▶ **TASK REQUIREMENTS**
Given the records below, would you repeat exactly the lines that begin at the one containing "edit listing, status: Ready -> Done" and end at the one containing "#552, priority: P4 -> P3", inclusive?

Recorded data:

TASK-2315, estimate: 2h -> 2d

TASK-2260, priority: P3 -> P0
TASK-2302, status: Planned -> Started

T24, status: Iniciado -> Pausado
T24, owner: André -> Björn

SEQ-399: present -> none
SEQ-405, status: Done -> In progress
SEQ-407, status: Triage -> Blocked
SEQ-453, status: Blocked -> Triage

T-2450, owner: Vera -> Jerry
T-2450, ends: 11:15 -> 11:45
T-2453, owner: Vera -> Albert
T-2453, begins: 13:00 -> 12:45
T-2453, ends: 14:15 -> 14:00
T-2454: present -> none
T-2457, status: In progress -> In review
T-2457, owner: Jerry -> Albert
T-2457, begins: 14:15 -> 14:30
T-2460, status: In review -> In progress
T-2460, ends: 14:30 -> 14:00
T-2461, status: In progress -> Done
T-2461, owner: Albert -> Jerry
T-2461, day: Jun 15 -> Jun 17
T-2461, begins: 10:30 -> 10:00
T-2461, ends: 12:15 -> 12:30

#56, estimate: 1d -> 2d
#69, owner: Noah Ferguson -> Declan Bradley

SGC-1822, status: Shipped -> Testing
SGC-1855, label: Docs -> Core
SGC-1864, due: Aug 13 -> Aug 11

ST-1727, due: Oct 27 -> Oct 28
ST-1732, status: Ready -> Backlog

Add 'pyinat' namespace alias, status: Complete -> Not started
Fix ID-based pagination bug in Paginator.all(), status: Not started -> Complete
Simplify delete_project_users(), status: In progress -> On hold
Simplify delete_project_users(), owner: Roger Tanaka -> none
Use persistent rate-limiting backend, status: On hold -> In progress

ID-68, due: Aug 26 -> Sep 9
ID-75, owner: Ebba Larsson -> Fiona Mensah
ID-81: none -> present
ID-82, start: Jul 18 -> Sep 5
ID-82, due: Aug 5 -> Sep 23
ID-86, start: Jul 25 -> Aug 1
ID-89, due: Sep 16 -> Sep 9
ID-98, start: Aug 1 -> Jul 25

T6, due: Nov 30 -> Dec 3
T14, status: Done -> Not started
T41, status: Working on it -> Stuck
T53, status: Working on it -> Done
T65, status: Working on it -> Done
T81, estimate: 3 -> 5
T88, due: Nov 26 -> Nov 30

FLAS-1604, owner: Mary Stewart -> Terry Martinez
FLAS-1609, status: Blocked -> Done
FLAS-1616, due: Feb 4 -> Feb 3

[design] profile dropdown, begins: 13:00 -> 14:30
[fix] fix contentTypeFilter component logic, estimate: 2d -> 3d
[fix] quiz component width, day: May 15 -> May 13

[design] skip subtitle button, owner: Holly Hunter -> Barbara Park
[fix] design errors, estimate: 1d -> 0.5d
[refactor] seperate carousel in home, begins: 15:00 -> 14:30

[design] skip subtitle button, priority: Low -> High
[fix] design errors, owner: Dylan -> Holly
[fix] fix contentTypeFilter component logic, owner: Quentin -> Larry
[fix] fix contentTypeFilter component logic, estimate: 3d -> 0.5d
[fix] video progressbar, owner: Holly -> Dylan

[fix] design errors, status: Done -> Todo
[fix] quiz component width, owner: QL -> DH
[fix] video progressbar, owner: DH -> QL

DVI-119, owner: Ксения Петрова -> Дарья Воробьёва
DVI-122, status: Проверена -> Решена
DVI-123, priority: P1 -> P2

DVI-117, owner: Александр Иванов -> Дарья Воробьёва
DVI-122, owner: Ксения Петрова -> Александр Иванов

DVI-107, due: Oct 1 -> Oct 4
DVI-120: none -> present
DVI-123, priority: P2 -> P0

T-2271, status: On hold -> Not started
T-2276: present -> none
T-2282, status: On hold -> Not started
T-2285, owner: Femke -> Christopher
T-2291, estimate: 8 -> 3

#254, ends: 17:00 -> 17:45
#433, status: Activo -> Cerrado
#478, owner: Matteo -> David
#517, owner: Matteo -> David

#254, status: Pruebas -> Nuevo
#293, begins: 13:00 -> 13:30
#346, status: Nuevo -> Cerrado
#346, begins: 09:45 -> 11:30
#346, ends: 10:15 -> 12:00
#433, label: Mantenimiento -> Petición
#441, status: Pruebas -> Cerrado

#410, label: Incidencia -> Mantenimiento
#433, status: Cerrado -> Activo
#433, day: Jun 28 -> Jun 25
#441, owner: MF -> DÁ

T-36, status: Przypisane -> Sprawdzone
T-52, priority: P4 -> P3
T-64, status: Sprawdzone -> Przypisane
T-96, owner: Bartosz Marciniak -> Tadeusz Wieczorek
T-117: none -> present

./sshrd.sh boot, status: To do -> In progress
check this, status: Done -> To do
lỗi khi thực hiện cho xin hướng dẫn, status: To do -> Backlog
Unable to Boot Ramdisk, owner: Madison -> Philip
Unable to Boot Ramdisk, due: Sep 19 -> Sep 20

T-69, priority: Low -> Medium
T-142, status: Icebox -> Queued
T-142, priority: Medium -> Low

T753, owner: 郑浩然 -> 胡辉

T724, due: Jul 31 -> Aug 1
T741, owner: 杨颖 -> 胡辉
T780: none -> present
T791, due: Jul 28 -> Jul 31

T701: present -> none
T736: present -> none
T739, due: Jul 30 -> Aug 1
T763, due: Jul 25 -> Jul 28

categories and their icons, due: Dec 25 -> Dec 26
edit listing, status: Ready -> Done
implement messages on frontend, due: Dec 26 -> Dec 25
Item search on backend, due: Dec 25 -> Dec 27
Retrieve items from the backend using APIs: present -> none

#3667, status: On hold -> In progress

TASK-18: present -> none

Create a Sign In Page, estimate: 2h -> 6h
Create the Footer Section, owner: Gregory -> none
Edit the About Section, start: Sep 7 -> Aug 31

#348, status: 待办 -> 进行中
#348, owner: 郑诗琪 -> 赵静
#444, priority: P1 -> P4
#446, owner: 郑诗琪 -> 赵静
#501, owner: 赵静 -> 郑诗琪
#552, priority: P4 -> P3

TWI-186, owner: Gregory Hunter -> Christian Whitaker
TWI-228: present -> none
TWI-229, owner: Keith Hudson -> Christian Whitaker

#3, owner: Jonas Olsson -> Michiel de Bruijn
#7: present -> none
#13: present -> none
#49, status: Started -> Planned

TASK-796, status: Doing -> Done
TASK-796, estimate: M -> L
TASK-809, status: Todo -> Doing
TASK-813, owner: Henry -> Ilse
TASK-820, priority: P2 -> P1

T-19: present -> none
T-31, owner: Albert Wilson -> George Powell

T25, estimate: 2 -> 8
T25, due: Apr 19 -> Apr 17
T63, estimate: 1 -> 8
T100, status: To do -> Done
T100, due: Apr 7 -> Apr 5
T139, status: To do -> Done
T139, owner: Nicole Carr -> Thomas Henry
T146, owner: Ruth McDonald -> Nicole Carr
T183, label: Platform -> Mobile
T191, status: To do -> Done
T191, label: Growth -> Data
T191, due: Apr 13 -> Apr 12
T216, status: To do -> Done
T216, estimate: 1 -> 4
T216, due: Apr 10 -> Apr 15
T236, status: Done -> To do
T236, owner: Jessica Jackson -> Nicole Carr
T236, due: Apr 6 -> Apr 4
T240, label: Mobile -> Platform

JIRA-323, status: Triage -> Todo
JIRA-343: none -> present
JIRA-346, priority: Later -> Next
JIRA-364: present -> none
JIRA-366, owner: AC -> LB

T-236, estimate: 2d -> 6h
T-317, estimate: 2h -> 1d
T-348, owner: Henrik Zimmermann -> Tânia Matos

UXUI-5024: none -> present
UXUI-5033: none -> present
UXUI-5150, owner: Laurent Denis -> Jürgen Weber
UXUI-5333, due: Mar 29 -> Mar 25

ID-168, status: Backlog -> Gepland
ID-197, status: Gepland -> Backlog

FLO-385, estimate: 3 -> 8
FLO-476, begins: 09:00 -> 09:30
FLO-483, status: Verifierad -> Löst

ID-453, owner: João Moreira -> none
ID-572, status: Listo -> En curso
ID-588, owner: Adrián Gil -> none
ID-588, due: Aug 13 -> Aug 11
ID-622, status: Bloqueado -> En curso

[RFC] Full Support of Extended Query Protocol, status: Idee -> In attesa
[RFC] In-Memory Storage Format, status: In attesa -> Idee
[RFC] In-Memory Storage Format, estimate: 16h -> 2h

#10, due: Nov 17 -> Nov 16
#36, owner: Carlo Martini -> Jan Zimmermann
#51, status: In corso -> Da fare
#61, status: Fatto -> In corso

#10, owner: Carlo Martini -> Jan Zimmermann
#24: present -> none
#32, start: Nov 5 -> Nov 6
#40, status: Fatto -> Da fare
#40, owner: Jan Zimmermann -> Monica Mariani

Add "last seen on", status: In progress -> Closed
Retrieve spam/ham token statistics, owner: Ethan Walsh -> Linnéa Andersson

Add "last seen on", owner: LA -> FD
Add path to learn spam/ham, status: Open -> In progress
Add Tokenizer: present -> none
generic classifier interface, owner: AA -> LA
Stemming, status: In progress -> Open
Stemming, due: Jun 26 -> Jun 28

▶ **RESULT OF THE EXERCISE**
edit listing, status: Ready -> Done
implement messages on frontend, due: Dec 26 -> Dec 25
Item search on backend, due: Dec 25 -> Dec 27
Retrieve items from the backend using APIs: present -> none

#3667, status: On hold -> In progress

TASK-18: present -> none

Create a Sign In Page, estimate: 2h -> 6h
Create the Footer Section, owner: Gregory -> none
Edit the About Section, start: Sep 7 -> Aug 31

#348, status: 待办 -> 进行中
#348, owner: 郑诗琪 -> 赵静
#444, priority: P1 -> P4
#446, owner: 郑诗琪 -> 赵静
#501, owner: 赵静 -> 郑诗琪
#552, priority: P4 -> P3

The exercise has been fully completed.